Sesungguhnya waktu adalah penyembuh sejati. Ruang kelas kami tetap sama. Sama dengan anak-anaknya yang penuh semangat dan ceria, sama dengan tingkah polah mereka yang masih menguras energi, sama dengan kegaduhan yang diciptakannya sepanjang waktu. Pun sama dengan kemajuan-kemajuan menakjubkan yang secara ajaib membuat kami semua bertumbuh dan berkembang secara mengagumkan.
Apakah Riko telah berubah menjadi bintang kelas yang punya nilai sekolah paling tinggi? Lalu teman-temannya berhenti meledeknya? Tentu saja tidak. Riko tetaplah menjadi Riko dengan segala keistimewaanya. Dan teman-temannya tetaplah anak-anak yang ketika bertemu dengan sesamanya akan saling berinteraksi alami dan normal. Mereka tetap bertengkar, berteman, bergandengan tangan lalu bertengkar lagi. Hanya saja mereka telah menempatkan Riko bukan lagi sebagai objek gurauan karena Riko berbeda. Mereka menerima Riko sebagai teman yang biasa sekaligus luar biasa. Luar biasa karena dalam beberapa hal teman-temannya menemukan sesuatu yang lebih pada Riko. Riko ternyata murah hati dan penyayang binatang yang hebat.
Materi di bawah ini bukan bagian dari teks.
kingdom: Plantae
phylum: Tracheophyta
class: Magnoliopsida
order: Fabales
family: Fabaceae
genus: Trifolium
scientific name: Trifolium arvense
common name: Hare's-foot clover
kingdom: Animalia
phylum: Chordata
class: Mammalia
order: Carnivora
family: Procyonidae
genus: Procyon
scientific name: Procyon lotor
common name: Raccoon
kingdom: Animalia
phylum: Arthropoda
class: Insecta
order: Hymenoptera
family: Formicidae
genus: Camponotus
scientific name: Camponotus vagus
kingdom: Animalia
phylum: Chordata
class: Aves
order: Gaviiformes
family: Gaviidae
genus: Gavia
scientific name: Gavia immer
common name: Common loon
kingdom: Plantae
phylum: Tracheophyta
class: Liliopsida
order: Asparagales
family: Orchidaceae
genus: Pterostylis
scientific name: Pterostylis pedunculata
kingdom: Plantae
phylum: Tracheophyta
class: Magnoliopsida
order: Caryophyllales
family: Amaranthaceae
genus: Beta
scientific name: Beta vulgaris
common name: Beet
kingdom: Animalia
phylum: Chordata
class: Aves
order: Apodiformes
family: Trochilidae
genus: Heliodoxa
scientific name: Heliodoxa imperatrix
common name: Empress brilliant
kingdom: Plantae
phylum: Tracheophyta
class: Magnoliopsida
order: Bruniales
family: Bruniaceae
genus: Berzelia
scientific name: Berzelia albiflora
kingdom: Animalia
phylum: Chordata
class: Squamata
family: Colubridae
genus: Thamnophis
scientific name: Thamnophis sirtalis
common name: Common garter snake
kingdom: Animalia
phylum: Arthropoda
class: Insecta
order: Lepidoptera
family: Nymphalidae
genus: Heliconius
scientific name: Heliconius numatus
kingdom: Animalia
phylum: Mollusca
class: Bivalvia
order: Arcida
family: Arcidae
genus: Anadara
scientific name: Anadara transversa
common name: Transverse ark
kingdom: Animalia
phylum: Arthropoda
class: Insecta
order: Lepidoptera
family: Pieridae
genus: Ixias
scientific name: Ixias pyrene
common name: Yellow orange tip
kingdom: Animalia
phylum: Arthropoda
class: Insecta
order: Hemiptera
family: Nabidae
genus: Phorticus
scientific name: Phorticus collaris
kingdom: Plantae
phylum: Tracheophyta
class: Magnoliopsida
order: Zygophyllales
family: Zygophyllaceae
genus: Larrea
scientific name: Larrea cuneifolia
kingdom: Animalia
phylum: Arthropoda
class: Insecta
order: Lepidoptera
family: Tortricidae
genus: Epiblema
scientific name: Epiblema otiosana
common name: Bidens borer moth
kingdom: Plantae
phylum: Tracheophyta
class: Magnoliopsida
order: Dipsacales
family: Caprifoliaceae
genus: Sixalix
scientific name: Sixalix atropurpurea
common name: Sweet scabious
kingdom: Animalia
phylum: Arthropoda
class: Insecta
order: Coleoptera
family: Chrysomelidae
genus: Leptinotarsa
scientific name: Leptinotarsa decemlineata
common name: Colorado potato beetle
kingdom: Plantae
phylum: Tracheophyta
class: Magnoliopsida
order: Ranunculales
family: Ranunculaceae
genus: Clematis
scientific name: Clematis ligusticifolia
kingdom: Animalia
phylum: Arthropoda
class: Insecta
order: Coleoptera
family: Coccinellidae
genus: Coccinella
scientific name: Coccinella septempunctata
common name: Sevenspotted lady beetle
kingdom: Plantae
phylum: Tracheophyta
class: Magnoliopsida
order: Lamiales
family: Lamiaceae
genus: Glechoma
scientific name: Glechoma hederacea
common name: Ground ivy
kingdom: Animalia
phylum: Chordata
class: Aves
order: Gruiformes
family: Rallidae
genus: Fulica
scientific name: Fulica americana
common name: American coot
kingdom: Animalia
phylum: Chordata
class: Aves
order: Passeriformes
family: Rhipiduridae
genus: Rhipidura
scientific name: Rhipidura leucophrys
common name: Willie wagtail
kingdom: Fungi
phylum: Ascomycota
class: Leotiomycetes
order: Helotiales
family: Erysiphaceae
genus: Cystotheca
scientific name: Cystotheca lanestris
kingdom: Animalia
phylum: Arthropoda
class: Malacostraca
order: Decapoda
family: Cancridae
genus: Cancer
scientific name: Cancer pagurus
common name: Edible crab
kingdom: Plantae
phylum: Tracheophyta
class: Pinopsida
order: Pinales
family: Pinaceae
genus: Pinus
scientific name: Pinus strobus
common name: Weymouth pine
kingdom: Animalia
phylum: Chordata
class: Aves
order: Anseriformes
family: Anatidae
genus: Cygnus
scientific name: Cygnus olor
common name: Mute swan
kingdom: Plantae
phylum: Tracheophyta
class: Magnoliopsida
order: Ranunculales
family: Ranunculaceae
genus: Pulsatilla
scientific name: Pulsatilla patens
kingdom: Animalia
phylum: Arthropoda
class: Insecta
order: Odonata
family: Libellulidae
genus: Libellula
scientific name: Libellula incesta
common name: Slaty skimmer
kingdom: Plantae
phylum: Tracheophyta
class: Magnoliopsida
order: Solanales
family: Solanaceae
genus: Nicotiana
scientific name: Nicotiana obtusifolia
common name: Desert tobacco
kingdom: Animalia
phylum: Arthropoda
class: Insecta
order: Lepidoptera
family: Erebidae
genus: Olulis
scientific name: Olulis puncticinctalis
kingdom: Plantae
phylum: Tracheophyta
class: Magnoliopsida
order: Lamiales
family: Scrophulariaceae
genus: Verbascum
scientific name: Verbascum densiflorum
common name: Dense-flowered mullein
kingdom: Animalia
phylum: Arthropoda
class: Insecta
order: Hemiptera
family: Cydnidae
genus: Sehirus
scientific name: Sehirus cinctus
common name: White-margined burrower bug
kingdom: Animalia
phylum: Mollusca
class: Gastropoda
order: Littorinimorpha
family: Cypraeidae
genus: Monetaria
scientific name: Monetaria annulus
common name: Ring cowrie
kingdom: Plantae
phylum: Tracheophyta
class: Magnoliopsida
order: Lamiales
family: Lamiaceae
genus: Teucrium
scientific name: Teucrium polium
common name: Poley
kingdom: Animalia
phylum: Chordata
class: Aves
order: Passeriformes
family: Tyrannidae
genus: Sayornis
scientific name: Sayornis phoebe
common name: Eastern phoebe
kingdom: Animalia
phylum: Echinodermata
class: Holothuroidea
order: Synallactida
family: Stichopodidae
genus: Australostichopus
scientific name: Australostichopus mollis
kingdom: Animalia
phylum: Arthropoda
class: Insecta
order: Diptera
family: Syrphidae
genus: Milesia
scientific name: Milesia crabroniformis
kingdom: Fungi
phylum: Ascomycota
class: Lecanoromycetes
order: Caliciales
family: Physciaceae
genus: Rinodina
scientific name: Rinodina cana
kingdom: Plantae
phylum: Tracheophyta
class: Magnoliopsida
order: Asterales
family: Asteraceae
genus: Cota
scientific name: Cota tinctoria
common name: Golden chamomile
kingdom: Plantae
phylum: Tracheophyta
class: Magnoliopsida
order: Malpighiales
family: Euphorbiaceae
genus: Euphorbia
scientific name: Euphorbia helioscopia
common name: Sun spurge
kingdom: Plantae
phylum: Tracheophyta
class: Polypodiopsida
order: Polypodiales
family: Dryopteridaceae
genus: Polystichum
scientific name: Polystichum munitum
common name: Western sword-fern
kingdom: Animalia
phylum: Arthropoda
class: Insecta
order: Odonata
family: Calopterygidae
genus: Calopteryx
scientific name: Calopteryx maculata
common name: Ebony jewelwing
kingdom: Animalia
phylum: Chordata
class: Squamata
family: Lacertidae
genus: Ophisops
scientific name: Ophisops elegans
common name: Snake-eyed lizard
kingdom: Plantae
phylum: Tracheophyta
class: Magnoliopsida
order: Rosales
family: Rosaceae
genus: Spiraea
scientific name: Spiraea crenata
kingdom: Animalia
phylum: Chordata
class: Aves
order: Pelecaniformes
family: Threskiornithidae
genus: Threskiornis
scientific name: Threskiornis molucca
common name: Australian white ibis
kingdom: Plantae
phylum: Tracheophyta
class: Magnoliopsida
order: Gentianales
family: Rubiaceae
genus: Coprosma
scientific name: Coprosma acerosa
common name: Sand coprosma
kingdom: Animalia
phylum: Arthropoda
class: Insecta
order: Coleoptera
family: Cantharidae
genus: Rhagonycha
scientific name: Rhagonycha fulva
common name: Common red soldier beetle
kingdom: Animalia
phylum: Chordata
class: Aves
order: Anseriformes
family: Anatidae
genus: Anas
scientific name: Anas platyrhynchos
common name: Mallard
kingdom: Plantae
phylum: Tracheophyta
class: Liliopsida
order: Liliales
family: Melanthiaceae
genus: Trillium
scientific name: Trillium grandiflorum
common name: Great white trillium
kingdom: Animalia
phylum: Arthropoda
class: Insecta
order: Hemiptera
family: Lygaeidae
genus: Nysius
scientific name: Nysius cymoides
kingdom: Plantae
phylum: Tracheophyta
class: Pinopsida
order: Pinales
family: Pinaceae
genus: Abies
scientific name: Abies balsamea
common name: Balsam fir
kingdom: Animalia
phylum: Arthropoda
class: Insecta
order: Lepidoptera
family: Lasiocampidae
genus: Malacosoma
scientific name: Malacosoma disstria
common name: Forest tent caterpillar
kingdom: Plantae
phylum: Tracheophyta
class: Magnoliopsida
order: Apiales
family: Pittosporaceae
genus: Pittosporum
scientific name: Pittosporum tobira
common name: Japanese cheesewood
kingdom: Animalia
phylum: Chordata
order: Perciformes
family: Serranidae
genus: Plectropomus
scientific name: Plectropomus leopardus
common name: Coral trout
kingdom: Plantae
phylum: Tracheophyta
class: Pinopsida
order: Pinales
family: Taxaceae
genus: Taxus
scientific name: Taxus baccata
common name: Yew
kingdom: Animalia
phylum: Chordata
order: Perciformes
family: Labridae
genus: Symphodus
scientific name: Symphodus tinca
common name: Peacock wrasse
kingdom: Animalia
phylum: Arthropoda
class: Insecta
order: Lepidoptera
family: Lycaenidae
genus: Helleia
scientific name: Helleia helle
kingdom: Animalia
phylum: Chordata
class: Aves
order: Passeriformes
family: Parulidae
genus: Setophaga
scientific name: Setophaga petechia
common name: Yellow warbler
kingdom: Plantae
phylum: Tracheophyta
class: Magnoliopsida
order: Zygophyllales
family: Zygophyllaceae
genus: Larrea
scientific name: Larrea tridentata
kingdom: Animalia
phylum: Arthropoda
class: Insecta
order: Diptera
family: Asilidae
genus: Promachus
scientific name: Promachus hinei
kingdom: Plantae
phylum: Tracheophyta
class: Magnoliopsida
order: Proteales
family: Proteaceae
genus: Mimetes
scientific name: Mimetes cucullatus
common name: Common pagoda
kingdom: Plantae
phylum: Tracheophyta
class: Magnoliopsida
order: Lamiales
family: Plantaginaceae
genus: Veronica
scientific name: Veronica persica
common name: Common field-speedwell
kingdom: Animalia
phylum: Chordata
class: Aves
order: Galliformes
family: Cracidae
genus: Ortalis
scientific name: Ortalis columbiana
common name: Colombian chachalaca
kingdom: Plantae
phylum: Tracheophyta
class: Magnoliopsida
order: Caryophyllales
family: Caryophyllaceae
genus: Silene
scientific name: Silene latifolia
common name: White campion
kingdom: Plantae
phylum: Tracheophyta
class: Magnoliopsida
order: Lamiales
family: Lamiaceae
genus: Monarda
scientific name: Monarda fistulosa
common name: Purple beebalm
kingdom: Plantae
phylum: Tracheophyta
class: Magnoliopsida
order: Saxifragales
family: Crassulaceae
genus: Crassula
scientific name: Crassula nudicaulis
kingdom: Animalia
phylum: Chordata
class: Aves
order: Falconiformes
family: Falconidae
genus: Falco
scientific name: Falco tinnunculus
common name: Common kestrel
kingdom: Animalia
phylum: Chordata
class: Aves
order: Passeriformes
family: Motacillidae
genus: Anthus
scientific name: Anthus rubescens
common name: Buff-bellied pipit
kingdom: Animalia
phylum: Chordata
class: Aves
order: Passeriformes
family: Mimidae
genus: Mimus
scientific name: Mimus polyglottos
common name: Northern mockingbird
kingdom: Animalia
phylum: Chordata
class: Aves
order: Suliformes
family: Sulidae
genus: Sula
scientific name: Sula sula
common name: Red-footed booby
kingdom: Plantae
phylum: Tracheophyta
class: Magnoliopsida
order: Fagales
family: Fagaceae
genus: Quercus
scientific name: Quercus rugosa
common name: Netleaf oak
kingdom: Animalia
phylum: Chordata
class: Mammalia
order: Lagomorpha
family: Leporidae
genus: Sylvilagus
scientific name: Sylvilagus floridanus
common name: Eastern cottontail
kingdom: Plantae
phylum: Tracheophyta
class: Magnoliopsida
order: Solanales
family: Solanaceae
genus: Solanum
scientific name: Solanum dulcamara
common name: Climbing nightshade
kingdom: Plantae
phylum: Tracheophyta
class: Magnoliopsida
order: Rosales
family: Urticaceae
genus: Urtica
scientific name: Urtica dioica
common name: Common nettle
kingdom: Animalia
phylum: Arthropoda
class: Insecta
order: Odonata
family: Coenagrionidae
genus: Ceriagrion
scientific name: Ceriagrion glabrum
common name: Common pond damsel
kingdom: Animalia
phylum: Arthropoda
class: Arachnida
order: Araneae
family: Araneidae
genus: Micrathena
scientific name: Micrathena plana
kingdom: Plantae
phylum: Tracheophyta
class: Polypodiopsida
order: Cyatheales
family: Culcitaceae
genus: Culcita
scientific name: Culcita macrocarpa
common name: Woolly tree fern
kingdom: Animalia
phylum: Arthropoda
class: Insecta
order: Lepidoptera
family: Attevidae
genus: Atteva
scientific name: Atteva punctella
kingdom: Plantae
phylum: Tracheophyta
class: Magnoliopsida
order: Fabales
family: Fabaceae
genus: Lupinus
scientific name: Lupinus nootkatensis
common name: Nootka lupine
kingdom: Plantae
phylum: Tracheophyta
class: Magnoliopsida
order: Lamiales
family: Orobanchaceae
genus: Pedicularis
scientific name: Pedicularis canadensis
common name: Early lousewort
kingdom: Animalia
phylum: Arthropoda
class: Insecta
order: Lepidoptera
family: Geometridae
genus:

Dalam sebuah acara pentas seni sekolah, kelas kami sepakat menampilkan kebolehan Riko. Dia akan tampil tunggal untuk berpantomim. Sorak sorai teman-teman sekelas Riko mengelu-elukan namanya membahana, ketika nama Riko disebut pembawa acara untuk mendapat giliran tampil. Riko dengan penuh percaya diri berpantomim di panggung. Senyumnya merekah seiring tepuk tangan penonton melihat penampilannya hingga ia menghilang di balik layar. Kusempatkan beberapa detik melirik tempat duduk bunda Riko di sisi sebelah kanan. Terlihat tangannya menghapus sesuatu di pipinya. Jika ada orang bertanya siapakah orang yang paling bahagia di hari itu maka rasa-rasanya itu adalah aku.
Purwokerto, 9 Nopember 2013
Alhamdulillah atas ijin Allah dan karuniaNya, bantuan dan kerjasama teman-teman, tulisan ini jadi pemenang kedua di lomba menulis guru pada Muswil JSIT III Jateng yang berlangsung kemarin di Salatiga, 23-24 Nopember 2013.